What is needed: Scan the records below. List lines holding "camera".

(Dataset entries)
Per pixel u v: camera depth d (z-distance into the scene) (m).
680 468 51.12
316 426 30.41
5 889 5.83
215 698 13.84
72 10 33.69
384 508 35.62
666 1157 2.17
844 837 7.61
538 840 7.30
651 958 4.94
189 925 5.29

--

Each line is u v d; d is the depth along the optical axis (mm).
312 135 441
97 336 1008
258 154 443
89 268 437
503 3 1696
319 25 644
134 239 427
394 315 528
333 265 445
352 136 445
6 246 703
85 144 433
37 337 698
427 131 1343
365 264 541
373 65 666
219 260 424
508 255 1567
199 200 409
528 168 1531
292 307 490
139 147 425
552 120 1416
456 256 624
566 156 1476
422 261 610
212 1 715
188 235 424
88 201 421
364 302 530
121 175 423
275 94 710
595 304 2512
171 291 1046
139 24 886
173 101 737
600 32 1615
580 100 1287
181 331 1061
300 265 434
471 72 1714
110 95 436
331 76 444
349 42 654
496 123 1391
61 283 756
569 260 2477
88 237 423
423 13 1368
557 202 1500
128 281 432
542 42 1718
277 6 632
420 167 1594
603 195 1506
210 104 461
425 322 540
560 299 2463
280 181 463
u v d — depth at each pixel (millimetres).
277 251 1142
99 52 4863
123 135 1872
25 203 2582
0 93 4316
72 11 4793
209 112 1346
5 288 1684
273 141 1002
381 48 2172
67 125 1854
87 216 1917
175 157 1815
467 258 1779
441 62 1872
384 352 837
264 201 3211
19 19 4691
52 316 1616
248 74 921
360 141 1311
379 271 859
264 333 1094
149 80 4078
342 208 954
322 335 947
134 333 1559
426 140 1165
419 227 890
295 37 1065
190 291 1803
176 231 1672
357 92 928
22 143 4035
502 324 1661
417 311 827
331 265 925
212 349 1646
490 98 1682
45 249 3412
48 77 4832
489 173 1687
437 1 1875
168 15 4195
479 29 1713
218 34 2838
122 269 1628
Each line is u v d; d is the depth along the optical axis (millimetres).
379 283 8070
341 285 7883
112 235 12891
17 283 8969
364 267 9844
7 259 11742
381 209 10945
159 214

==

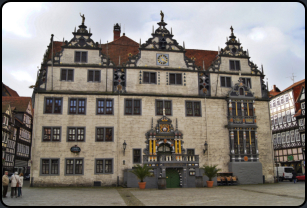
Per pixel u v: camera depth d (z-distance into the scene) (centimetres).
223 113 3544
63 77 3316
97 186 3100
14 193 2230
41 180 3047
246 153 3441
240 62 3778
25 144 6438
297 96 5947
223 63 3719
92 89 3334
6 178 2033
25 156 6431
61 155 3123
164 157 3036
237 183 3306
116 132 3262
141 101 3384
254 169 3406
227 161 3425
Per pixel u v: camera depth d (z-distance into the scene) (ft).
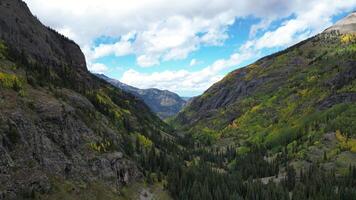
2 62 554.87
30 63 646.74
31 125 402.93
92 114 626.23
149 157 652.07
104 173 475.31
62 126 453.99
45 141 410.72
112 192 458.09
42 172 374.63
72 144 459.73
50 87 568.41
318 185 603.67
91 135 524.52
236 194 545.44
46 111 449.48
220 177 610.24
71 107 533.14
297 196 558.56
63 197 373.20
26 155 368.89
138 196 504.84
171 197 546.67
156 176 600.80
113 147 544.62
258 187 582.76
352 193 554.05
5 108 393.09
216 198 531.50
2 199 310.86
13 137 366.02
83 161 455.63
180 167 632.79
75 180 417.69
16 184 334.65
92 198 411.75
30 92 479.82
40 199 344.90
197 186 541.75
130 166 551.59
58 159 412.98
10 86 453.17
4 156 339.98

Reply:
Per pixel u v: camera depth d (z-distance into the scene) (m).
Per pixel u v: camera depth d (z-distance into the scene) (centimetres).
Per pixel u v: camera depth d (z-distance into the scene) (ft).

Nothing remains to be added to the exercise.